Una serata da dimenticare per il Palermo a Catanzaro. Nella gara valida per la semifinale d’andata dei play-off di Serie B, la formazione di Inzaghi esce pesantemente sconfitta per 3-0 al termine di una partita praticamente indirizzata già nei primissimi minuti.
Succede infatti tutto nel primo tempo: il Catanzaro parte fortissimo e passa dopo appena un minuto con Iemmello, bravo a sfruttare subito una disattenzione difensiva rosanero. Il raddoppio e il tris arrivano ancora nel corso della prima frazione, con Iemmello protagonista assoluto e Liberali che firma uno dei gol che chiudono di fatto i giochi già all’intervallo.
Il Palermo appare poco lucido, in difficoltà sia sul piano fisico che mentale, e non riesce praticamente mai a costruire occasioni realmente pericolose. I rosanero non riescono a entrare in partita, mentre il Catanzaro gioca con grande intensità, orgoglio e la giusta dose di spensieratezza, mettendo in campo una prestazione praticamente perfetta.
La formazione giallorossa, quinta in classifica, aveva bisogno di un risultato importante per alimentare le proprie speranze play-off: in caso di parità nel doppio confronto, infatti, a passare sarebbe comunque il Palermo in virtù del miglior piazzamento in stagione regolare. Con il successo del “Ceravolo”, però, adesso al Catanzaro basterà anche perdere con meno di tre gol di scarto al “Barbera” per andare in finale.
Scenario opposto per i rosanero, che per continuare a credere nella qualificazione saranno costretti a vincere con almeno tre gol di scarto nella gara di ritorno. Un’impresa difficile, che richiederà una prestazione completamente diversa rispetto a quella vista in Calabria.

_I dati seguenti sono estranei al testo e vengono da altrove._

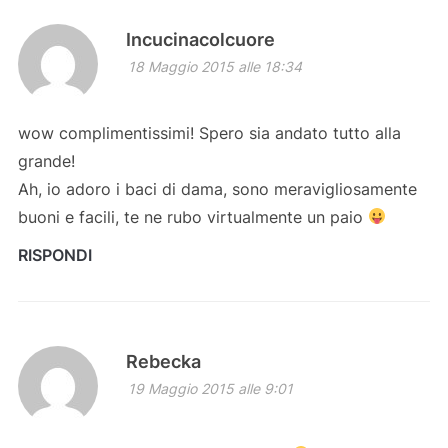
Incucinacolcuore
18 Maggio 2015 alle 18:34
wow complimentissimi! Spero sia andato tutto alla
grande!
Ah, io adoro i baci di dama, sono meravigliosamente
buoni e facili, te ne rubo virtualmente un paio
RISPONDI
Rebecka
19 Maggio 2015 alle 9:01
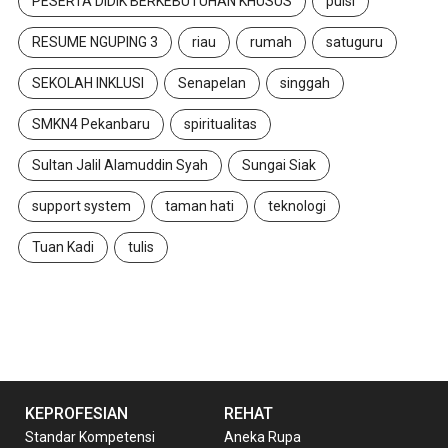
PESERTA DIDIK BERKEBUTUHAN KHUSUS
puisi
RESUME NGUPING 3
riau
rumah
satuguru
SEKOLAH INKLUSI
Senapelan
singgah
SMKN4 Pekanbaru
spiritualitas
Sultan Jalil Alamuddin Syah
Sungai Siak
support system
taman hati
teknologi
Tuan Kadi
tulis
KEPROFESIAN
REHAT
Standar Kompetensi
Aneka Rupa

Al “Barbera”, in uno stadio che potrebbe non essere tutto esaurito, il Palermo proverà a giocarsi il tutto per tutto, ma servirà un atteggiamento più aggressivo, maggiore lucidità e soprattutto una solidità difensiva decisamente diversa.
Analizzando la partita nel dettaglio, ha pesato certamente l’assenza di Bani, con la retroguardia rosanero spesso in difficoltà contro un Catanzaro che ha saputo colpire con cinismo e qualità, interpretando la gara nel migliore dei modi sin dai primi minuti.
Nonostante i 13 punti di distacco in classifica al termine della regular season, la squadra di Aquilani ha dimostrato come organizzazione, intensità e determinazione possano ribaltare qualsiasi gerarchia sulla carta.
Appuntamento adesso a mercoledì 20 al “Renzo Barbera”, dove andrà in scena la gara di ritorno delle semifinali play-off.